大鼠体外循环后小肠黏膜基质金属蛋白酶9及其组织型抑制剂1表达与肠屏障功能的关系

Expression of matrix metalloproteinase-9 and tissue inhibitor of metalloproteinase-1 in gut mucosa and its relationship to intestinal barrier function in rats after cardiopulmonary bypass

目的探讨大鼠体外循环(CPB)后小肠黏膜基质金属蛋白酶9(MMP-9)及其组织型抑制剂(TIMP-1)表达与肠屏障功能的关系,为CPB后肠屏障功能保护提供新靶点。方法健康成年雄性清洁级SD大鼠40只随机分为CPB组(n=20)和假手术组(SH组,n=20)。另取10只作为正常对照组(N组)。分光光度法测定CPB后血浆二胺氧化酶(DAO)活性,转录酶-逆转录聚合酶链反应及蛋白质斑迹法检测肠黏膜MMP-9,TIMP-1的mRNA和蛋白表达变化,明胶酶谱法测定肠黏膜MMP-9活性变化,并进行统计学分析。结果 CPB组血浆中DAO活性比SH组和N组显著增高(P<0.05);RT-PCR显示CPB组小肠黏膜MMP-9 mRNA表达水平较N组和SH组明显增加(P<0.01);CPB组TIMP-1 mRNA表达水平与N组和SH组无显著差异(P>0.05);Western blot显示CPB组MMP-9蛋白表达显著高于SH组和N组(P<0.01);三组之间TIMP-1蛋白表达无明显差异(P>0.05)。凝胶成像系统分析结果显示,CPB组小肠黏膜组织中MMP-9、MMP-2活性与SH和N组比较,均显著增强(P<0.01);线性回归及相关分析结果显示:CPB后肠黏膜组织MMP-9活性和血浆DAO活性呈显著正相关(r=0.821,P<0.01)。结论 CPB后小肠黏膜MMP-9表达上调及其酶活性增加导致MMP-9/TIMP-1失衡在肠屏障功能障碍发生发展中起重要作用。调控MMP-9活性有可能成为CPB过程中肠屏障功能保护新靶点。

■ 作答要求 ■
1/ 根据关于大鼠体外循环的摘要，回答以下问题：
(a) 假手术组共有多少只大鼠？
(b) 肠黏膜MMP-9活性的测定方法是什么？
(c) CPB后肠黏膜组织MMP-9活性与血浆DAO活性的相关系数r是多少？
2/ 请续写关于大鼠体外循环的摘要，从最后一句之后开始。

■ 所给资料 ■
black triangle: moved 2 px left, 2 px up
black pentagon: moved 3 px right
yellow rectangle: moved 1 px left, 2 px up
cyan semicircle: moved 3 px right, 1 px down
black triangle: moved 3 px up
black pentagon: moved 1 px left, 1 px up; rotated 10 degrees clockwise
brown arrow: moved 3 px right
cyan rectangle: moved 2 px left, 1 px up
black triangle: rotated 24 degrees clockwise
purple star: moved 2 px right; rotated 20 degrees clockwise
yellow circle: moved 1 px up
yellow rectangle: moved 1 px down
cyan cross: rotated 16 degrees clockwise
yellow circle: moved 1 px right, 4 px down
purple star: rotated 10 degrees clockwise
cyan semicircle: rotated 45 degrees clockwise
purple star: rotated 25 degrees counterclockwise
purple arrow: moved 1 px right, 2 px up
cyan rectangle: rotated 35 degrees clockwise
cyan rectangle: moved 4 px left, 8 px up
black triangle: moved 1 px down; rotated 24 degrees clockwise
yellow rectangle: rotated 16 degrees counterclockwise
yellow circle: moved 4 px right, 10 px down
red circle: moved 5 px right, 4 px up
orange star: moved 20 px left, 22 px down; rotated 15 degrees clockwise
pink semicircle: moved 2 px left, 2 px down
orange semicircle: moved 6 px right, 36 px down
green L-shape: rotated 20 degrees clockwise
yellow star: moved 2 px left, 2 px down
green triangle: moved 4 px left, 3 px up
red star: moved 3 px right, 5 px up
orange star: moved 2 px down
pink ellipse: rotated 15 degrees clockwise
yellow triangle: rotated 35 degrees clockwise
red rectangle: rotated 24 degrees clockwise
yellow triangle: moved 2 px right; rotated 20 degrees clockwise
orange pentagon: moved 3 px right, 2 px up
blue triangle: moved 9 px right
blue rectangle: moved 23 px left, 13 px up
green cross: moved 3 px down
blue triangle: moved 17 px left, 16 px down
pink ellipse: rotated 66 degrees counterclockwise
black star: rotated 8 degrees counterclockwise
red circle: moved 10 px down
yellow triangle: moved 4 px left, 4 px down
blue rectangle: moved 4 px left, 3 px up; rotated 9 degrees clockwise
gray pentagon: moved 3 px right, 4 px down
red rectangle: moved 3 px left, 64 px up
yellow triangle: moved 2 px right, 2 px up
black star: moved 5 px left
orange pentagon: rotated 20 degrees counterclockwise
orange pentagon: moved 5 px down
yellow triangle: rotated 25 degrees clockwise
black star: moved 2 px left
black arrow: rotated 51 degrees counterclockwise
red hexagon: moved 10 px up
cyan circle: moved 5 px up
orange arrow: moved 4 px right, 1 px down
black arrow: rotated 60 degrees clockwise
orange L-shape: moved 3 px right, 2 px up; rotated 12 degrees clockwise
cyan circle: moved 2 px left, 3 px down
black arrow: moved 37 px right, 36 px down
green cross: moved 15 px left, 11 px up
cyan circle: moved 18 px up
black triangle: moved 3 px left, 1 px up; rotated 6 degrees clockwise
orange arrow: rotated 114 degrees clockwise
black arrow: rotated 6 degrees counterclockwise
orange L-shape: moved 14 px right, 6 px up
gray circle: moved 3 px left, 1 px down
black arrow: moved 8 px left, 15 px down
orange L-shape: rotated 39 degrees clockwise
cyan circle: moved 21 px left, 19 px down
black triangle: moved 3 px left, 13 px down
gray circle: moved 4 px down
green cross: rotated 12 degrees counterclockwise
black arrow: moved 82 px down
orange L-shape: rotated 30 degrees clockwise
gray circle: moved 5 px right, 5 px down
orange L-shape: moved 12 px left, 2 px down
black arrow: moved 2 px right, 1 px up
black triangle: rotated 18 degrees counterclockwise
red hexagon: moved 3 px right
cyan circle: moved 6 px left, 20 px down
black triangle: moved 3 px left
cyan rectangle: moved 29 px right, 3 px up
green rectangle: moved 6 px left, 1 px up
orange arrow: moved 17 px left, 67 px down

■ 逐题答案 ■
1/
(a) 20只
(b) 明胶酶谱法
(c) 0.821

2/
Objective To explore the expression of matrix metalloproteinase-9 and tissue inhibitor of metalloproteinase-1（MMP-9/TIMP-1） in gut mucosa and its relationship to intestinal barrier function in rats after cardiopulmonary bypass（CPB）. Methods CPB model in rats was established. 40 SD rats were randomly divided into CPB group（n = 20） and sham-operation（SH） group（n = 20）,another 10 SD rats were taken as normal control（N） group. The serum diamine oxidase（DAO） activity was measured with spectrophotometry. The changes of mRNA and protein expression of MMP-9,TIMP-1 in the intestinal mucosa were detected by RT-PCR and Western blot respectively. The changes of MMP-9 activity were detected by Gelatin Zymography. Statistical analysis was performed by using software SPSS 16. 0. Results The plasma DAO activity in CPB group（1. 817±0. 359 U/ml） was significantly higher than those in SH group and N group（P = 0. 018）,and the expression of MMP-9 mRNA in intestinal mucosa detected by RT-PCR was enhanced more significantly than those in the other two groups. Meanwhile no significant difference was observed in expression of TIMP-1 mRNA in three groups. Expression of MMP-9 protein in intestinal mucosa analysed by Western blot was increased more significantly in CPB group than those in the other two groups,and no significant difference was observed in expression of TIMP-1 protein in three groups. The gelatinlytic activity of MMP-9 and MMP-2 enhanced more significantly in CPB group than those in SH group and N group. The activity of MMP-9 protein in gut mucosa in CPB group was significantly positively correlated with the activity of plasma DAO by linear correlative analysis. Conclusion Unbalance of MMP-9/TIMP-1 caused by the upregulated expression and enhanced activity of MMP-9 in intestinal mucosa after CPB play important role in the pathogenesis of intestinal barrier dysfunction. Regulating of the activity of MMP-9 may be a new target for the pretection of intestinal barrier function during CPB.